Get the free program CPU-Z. Use it to find what type of memory is in your computer. It will tell you what type (PC3200) and size (1gb) of memory sticks you have. Check the type to find out how many pins the stick has. 

Next look for your motherboard brand and model. Look up the mother board to find out the fastest memory speed it can support. Also, look to see how many sticks of memory it will support. Most desktop boards will support 4 sticks. New boards will hold 8. Some cheap boards only 2.

With the motherboard brand/model we can find a picture of it online. From that we can tell you what you can do.

Research the memory for your pin count, for example search on: 240 pin RAM. Find the fastest available you motherboard can support. You can put faster memory in a slower motherboard. Putting slower memory in a faster motherboard can be a problem, but not a disaster.

Then go on eBay and look for the memory you want. They do make 4GB memory sticks. The problem is whether they make them for you particular motherboard. Chances are they do. 4GB sticks tend to be pricey. With patience you can find a deal.

Adding or changing out memory is easy. It can only be plugged in one way. Only compatible memory will fit in your memory slot. Compatible in the sense that it won't short out the computer. 
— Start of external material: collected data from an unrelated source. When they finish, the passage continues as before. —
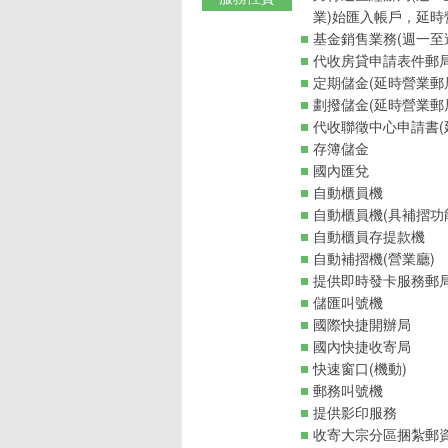
業)始匯入帳戶，延時
基金銷售業務(週一至週
代收房貸申請表件郵
定期儲金(延時營業郵
劃撥儲金(延時營業郵
代收聯徵中心申請書(
存簿儲金
國內匯兌
自動櫃員機
自動櫃員機(具補摺功
自動櫃員存提款機
自動補摺機(營業廳)
提供即時發卡服務郵
儲匯叫號機
國際快捷開辦局
國內快捷收寄局
快速窗口(機動)
郵務叫號機
提供影印服務
收寄大宗分區捆紮郵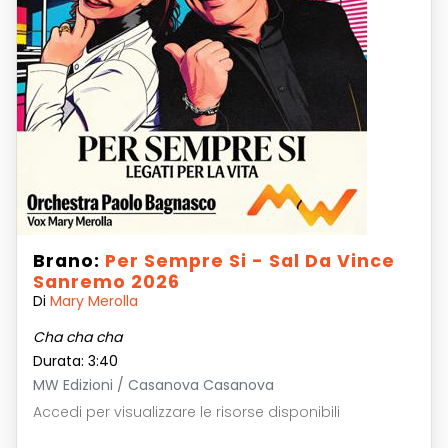
Brano:
Per Sempre Si - Sal Da Vince
Sanremo 2026
Di
Mary Merolla
Cha cha cha
Durata: 3:40
MW Edizioni / Casanova Casanova
Accedi per visualizzare le risorse disponibili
A decent tutorial... See: 

 - I generally turn my computer off, flop it over on its side, slide the side panel off, most have a couple of screws that hold the panel on. You can see the existing memory. There are more videos on YouTube on how to install memory and disassemble computers. Dell makes great manuals for their computers with disassmbly instructions.
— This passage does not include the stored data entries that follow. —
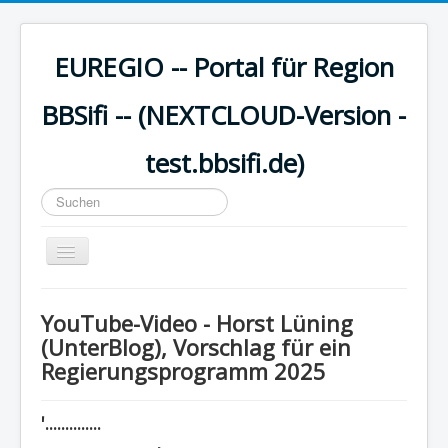
EUREGIO -- Portal für Region
BBSifi -- (NEXTCLOUD-Version -
test.bbsifi.de)
Suchen
...
Navigation
an/aus
HOME
YouTube-Video - Horst Lüning
H A U P T M E N Ü
(UnterBlog), Vorschlag für ein
Regierungsprogramm 2025
EUREGIO - Inhalte
KULTUR
'..............
WISSEN - aktuell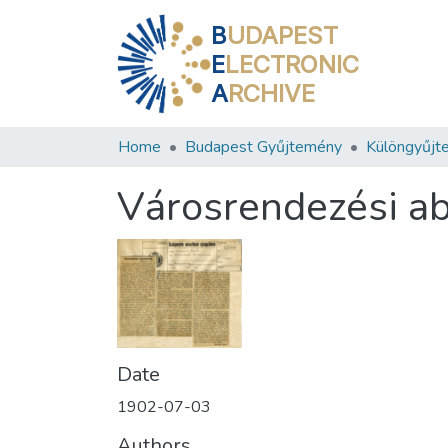
B
UDAPEST
E
LECTRONIC
A
RCHIVE
Home
Budapest Gyűjtemény
Különgyűjt
Városrendezési a
Date
1902-07-03
Authors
Static electricity is the biggest hazard to your computer when working inside the case. As the video shows, keep a hand on the case as much as possible. I like to have the computer plugged in and off, that keeps it connected to the main ground in you home's electrical system. Some want it disconnected in case the home wiring is messed up, in which case you could 110v inside the case. That would be a BIG problem.

Home Depot makes way cheap wiring checkers that just plug into the wall socket you use. For a number of reasons that is a good check to make any place when you first move in. Some old homes, government housing, and DIY additions have problems.